The Supreme Court on Friday issued notice to Indiabulls Securities Ltd and asked the brokerage firm to reply to a petition by the capital market regulator SEBI challenging a Securities Appellate Tribunal (SAT) order.

The SAT had on October 26, 2010 set aside the monetary penalty of Rs 15 lakh imposed by SEBI on Indiabulls for allegedly aiding and abetting its clients in manipulating trade in the Futures and Options (F&O) segment of the National Stock Exchange of India (NSE) in violation of SEBI rules.

In its order on February 25, 2009, the SEBI had held the firm guilty of aiding and abetting its clients in executing synchronised/ matched/ reverse trades in the F&O segment, thereby violating the provisions of SEBI's FUTP (Prohibition of Fraudulent and Unfair Trade Practices) Regulations and Stock-brokers Regulations.

Appeal and denial

Indiabulls had appealed against the SEBI's order before SAT. The firm had denied the allegations and said that as a broker it had exercised due care and diligence in its transactions carried out on behalf of its clients.

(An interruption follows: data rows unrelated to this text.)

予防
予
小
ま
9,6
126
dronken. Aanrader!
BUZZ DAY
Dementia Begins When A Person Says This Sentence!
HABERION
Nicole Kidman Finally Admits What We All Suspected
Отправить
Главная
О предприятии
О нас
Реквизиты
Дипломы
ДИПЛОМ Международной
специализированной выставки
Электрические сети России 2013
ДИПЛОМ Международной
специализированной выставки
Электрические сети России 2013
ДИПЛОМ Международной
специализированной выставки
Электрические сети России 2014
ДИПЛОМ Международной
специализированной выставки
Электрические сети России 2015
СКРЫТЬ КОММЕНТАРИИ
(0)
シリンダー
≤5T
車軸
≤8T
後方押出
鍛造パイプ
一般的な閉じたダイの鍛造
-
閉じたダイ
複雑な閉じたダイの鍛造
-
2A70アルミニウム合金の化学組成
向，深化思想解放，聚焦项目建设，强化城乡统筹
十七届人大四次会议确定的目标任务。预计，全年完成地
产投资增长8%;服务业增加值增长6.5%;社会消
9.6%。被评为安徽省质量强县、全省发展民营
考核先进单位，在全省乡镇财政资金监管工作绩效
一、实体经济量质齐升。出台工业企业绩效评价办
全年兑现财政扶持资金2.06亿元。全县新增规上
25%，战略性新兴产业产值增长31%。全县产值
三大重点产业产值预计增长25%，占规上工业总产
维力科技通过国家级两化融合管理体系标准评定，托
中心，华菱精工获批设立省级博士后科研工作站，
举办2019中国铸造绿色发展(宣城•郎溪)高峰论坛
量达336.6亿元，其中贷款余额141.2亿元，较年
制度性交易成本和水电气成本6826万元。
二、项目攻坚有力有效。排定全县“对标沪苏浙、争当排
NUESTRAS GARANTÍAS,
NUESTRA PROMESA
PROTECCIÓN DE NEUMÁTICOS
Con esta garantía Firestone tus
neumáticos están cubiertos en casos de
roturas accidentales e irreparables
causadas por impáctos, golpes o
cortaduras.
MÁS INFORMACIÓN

It also denied its involvement in any manipulative trade in the F&O segment and detailed the steps it had taken to check suspicious trades in that segment including issuing necessary instructions to its employees to detect certain specified red alerts and sanitise the system against them and also to the clients cautioning them to desist from raising such alerts.

In its order, the SAT said it was unable to discern any whisper of evidence that Indiabulls had “aided and abetted” its clients in executing any manipulative trade or adopting any devious device to manipulate the market either in the derivative segment or in the cash segment.

The SAT also said it found no evidence of lack of due diligence on the part of Indiabulls while executing the transactions which could make it guilty of violating the code of conduct prescribed for the stock brokers. The SAT held that the firm committed no market irregularity and the charges levelled against it as a broker for executing the trades in the F&O segment cannot be sustained.

Regulator's counter

SEBI said the trading data of the F&O segment in NSE during January to March, 2007, revealed that the brokers were buying and selling almost equal quantities of contracts within the day and such buy/sell was synchronised in nature.

Claiming that it got alarmed, the SEBI said, preliminary examination revealed that certain entities including Indiabulls operating in the derivative segment had executed irregular and non-genuine trades. It also found that the same stockbroker was appearing on the buy and sell sides in many cases.